Rolling FIT out in England
Thursday 28 June 2018
The Government announced during Lords Questions, that the new screening test, known as the faecal immunochemical test (FIT) will start to roll out in England from December 2018, following questions raised by Baroness Benjamin and Baroness Thornton. If you're wondering what this announcement means and why it's so important, read on to find out more.
What is FIT and why do we need it now?
The Faecal Immunochemical Test (FIT) is an improved screening test that works in a similar way to the current test by detecting hidden traces of blood in poo that could indicate bowel cancer or pre-cancerous growths known as polyps. People with an abnormal result or where blood is detected will be referred for a colonoscopy to either confirm a diagnosis of bowel cancer or receive the all clear.
Here's why FIT is better and more practical than the current screening test:
- FIT has the potential to detect twice as many cancers and four times as many advanced polyps than the current test. This is important because the more cancers we can prevent or pick up early the more lives we will save. In fact, nearly everyone diagnosed at the earliest stage of bowel cancer will survive.
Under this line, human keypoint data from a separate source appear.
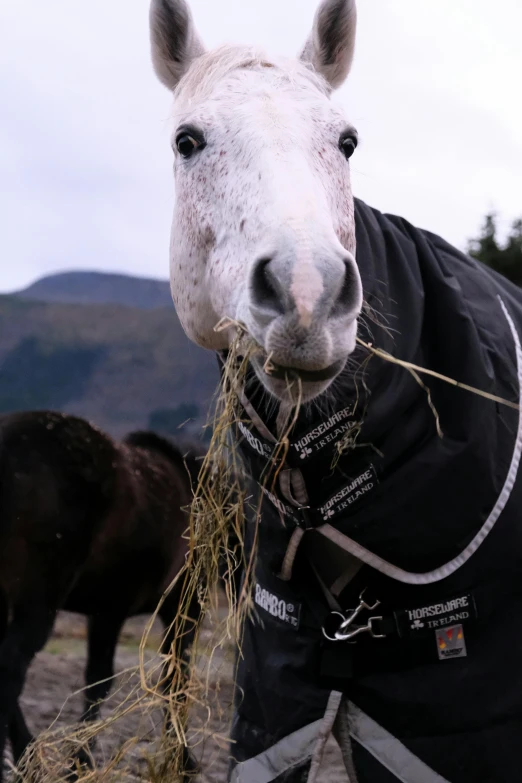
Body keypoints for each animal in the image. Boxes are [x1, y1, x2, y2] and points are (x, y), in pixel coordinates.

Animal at [0, 414, 203, 780]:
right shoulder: (133, 610)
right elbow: (131, 682)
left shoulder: (106, 612)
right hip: (38, 602)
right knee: (11, 669)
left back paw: (29, 757)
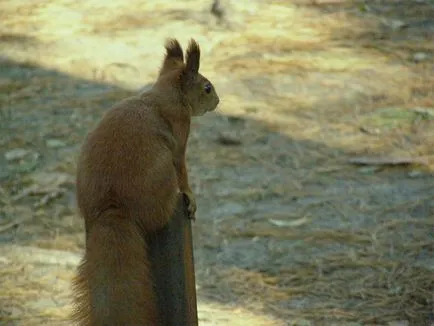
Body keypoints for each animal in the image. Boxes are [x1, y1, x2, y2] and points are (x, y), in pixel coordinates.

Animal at [72, 38, 220, 326]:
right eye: (206, 88)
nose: (218, 101)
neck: (165, 94)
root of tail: (112, 206)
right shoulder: (180, 135)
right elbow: (183, 169)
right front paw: (191, 197)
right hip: (161, 176)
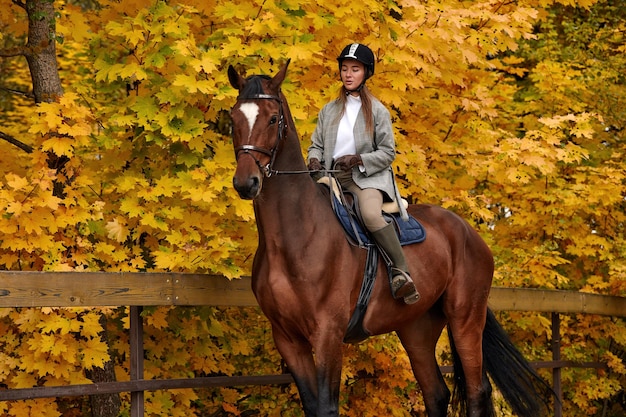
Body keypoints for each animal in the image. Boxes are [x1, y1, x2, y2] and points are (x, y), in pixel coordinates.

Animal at [227, 59, 548, 416]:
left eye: (272, 118)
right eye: (233, 118)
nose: (246, 182)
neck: (294, 237)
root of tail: (468, 232)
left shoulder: (327, 335)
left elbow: (326, 406)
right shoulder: (287, 339)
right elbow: (312, 406)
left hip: (466, 319)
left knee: (477, 391)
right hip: (416, 327)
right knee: (436, 393)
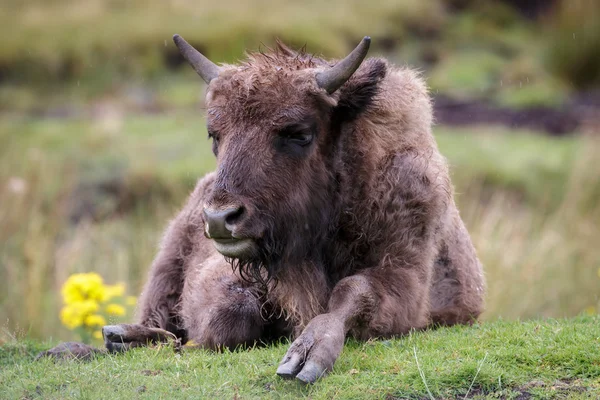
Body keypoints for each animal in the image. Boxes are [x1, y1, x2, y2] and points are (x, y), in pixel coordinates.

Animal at [42, 36, 486, 384]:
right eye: (214, 134)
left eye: (299, 133)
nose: (220, 218)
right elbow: (232, 313)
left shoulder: (407, 280)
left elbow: (353, 290)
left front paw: (304, 357)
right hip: (165, 268)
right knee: (158, 320)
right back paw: (99, 342)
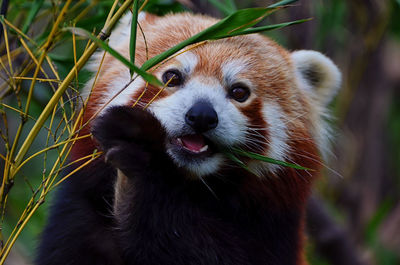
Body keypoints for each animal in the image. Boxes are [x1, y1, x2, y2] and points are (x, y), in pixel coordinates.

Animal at [36, 11, 340, 264]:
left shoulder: (269, 229)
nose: (202, 115)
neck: (187, 183)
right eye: (172, 77)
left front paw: (140, 157)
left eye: (239, 92)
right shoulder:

- FIT measures the amount of blood present in poo while the current test can only tell you if blood is present or not. Also, unlike the current test, FIT only picks up human blood, so it won't pick up blood that's due to the foods we eat. This particular "feature" is what makes FIT more accurate.
- The sensitivity of FIT to detect blood in poo can be adjusted to be more or less accurate. Adjusting the sensitivity threshold determines the number of people who will be referred for colonoscopy. The lower the threshold, the more sensitive the test is to blood and the more cancers and precancerous polyps are detected. However, this also means more people who have traces of blood in their poo but who don't have bowel cancer will be referred for a colonoscopy, and we don't have the workforce to cope.
- FIT can increase the uptake of screening: FIT is relatively easier to complete than the current test. It only requires people to collect one poo sample at home rather than three samples from three separate bowel movements, like the current test. Because of this FIT has been shown to increase the number of people participating in the bowel cancer screening programme by up to 10%, particularly for previous non-responders and first-timers, as well as hard to reach groups.
So now we have the announcement what's the plan for roll-out?
Rolling out FIT
NHS England has proposed a starting sensitivity threshold of 120ug/g (micrograms of blood per gram of faeces) in England, which means an extra 1,500 cancers and 8,500 high risk polyps could be detected. But this sensitivity level is far from optimal, given that other countries around the world implement the test at 20 – 45ug/g, which is far more sensitive. Remember, the lower the sensitivity threshold, the more cancers can be detected but more colonoscopies will need to be carried out. It will also mean more samples need to be analysed by pathologists.
However, at this time, a sensitivity threshold of 20 – 45ug/g would have a significant impact on both colonoscopy and pathology services, particularly as many units are already struggling to cope with the increasing demand for services. There just aren't enough staff to carry out the number of procedures a highly accurate setting would bring. That's why FIT needs to be brought in initially at a level that is manageable for the capacity of the current NHS workforce and this is why we are calling for investment in workforce. You can read more about the lack of workforce capacity and the impacts of increasing demand for colonoscopy services in a previous blog.
FIT in the future
NHS England have said that they plan to review the screening programme three months after implementation to assess the impacts of the sensitivity level on NHS capacity and determine if improvements can be made. It is essential that there is a clear and timetabled plan of action to increase the sensitivity level and also to ensure FIT is rolled out sustainably, so that it won't add more pressure to an understaffed NHS.
But, if we are to improve the sensitivity of FIT to a level that matches international standards, the Government must ensure that the NHS has the resources and capacity to deliver FIT within the announced timescale and beyond. Without additional investment in colonoscopy and pathology services the opportunity to detect more bowel cancers early and save lives will be lost.
And where does lowering the screening age fit into all this? While the ideal screening programme would screen all men and women from the age of 50 – 74 using FIT, in line with Scotland and international best practice, lowering the screening age to 50 would mean an extra 7.5 million people in England alone will need to be screened for bowel cancer. We must ensure the NHS has enough staff to deal with the increase in demand this would have on bowel cancer diagnostic services.
We made this clear to the Government during Bowel Cancer Awareness Month when we joined our supporter Lauren Backler in handing in her petition of nearly half a million signatures to the Department of Health and Social Care calling for the screening age to be lowered.
FIT has the potential to be a game changer for bowel cancer, so it's vital that it's introduced effectively and sustainably. Too many lives are being lost unnecessarily to the disease, and FIT can change this.